Last year, then-state Sen. Tonya Schuitmaker (R-Lawton) sponsored SB 287, which aimed to regulate and increase transparency of PBMs. It would have addressed the increase in prescription drug prices. Her Senate colleagues, however, did not take up the measure.
In Washington, U.S. Sen. Debbie Stabenow (D-Lansing), ranking member on the Finance Subcommittee on Health Care, introduced legislation earlier this year aimed at lowering the cost of prescription drugs.
“It’s absurd that our own government is prohibited from negotiating lower prescription drug prices for seniors under Medicare and that people across our own Michigan border in Canada pay so much less for their prescriptions,” Stabenow said. “My bills will help put an end to these outrageous practices and Big Pharma’s price gouging of American families.”
Stabenow’s Empowering Medicare Seniors to Negotiate Drug Prices Act would allow the U.S. Health and Human Services secretary to directly negotiate with pharmaceutical companies for price discounts of their drugs, which is banned under current law.
And the Michigan senior senator’s Affordable and Safe Prescription Drug Importation Act would authorize the Secretary of Health and Human Services to issue regulations permitting wholesalers, licensed U.S. pharmacies, and individuals to import safe medications from licensed Canadian sellers that are manufactured at facilities inspected by the Food and Drug Administration.

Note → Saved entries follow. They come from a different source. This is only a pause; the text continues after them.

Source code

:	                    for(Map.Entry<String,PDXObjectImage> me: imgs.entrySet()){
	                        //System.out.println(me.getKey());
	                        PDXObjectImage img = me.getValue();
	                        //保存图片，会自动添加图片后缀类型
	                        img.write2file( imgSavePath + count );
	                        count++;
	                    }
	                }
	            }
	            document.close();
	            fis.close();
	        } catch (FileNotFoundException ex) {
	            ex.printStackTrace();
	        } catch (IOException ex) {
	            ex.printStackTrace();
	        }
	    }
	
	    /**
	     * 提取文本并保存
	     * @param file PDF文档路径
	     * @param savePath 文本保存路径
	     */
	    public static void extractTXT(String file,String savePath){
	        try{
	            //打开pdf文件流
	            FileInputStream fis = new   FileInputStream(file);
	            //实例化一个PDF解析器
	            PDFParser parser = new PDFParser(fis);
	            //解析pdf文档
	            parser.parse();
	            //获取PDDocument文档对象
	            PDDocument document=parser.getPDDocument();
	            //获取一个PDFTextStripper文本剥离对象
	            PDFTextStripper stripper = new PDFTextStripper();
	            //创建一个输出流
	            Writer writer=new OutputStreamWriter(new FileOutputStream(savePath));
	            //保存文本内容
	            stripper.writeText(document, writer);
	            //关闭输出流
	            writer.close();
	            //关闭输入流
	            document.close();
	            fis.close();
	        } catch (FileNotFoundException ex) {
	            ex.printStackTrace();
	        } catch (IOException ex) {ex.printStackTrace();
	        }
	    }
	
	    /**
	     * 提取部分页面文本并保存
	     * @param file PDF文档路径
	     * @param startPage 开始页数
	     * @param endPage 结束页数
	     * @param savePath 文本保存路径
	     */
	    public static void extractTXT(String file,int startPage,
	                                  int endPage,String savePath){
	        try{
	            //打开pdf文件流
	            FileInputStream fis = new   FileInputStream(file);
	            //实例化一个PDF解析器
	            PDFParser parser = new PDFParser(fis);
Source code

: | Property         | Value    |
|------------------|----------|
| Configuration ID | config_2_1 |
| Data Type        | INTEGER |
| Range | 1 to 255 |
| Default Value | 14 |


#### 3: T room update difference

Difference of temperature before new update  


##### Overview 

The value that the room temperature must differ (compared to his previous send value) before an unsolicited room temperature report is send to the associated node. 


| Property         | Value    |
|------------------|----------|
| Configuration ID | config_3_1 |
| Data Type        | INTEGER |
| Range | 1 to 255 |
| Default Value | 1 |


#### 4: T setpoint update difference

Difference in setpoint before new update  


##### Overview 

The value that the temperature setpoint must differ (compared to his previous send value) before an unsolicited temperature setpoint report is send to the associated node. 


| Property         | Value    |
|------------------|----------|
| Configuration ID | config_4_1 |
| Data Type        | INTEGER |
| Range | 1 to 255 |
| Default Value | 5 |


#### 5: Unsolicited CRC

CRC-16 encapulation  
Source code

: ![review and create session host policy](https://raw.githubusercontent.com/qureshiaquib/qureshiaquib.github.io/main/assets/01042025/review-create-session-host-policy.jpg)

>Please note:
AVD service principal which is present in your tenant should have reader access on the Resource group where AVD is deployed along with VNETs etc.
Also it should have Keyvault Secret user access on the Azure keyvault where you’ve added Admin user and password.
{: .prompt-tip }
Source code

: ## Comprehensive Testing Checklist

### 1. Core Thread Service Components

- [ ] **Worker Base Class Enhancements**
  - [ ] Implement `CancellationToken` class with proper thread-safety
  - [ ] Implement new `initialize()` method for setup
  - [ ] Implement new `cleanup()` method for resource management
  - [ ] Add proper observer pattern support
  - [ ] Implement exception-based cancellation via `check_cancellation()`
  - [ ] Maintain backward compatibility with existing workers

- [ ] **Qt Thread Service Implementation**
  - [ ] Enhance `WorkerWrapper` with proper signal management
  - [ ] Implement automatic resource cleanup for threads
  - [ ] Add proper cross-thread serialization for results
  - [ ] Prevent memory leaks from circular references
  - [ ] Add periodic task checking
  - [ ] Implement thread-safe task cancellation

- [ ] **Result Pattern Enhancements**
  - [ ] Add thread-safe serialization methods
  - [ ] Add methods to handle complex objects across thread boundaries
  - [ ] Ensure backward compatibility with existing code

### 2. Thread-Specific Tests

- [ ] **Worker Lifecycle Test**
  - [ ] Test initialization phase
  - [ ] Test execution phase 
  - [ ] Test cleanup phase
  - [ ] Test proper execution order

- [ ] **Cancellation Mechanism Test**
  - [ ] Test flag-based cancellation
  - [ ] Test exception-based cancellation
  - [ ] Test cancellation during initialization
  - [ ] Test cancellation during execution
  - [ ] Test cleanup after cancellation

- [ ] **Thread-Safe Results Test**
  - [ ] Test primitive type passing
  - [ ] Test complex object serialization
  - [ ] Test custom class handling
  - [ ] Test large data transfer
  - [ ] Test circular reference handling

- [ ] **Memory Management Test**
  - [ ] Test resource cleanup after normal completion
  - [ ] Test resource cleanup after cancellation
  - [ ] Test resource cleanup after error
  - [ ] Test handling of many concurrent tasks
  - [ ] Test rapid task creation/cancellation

Currently, Americans pay about 40% more on prescriptions per person than Canadians do, Stabenow’s office said. Already this year, prices on more than 1,000 medications have experienced an average price hike of six percent.
DeFrehn, who has represented multi-employer plans, their participants and sponsoring organizations for more than 40 years, believes that all parties are responsible for cost. He points out that there are several actors in the drug system chain that includes wholesalers and pharmacy benefit managers.
“If you look at health care generally, prescription drug costs represent about 10% of cost, with the other 90% being everything else,” DeFrehn said. “The biggest cost driver is the hospital systems. I’m not saying that there isn’t an enormous amount of money going into drugs. Everybody’s making money in this process and it’s not just the manufacturers that are engaged in getting paid.”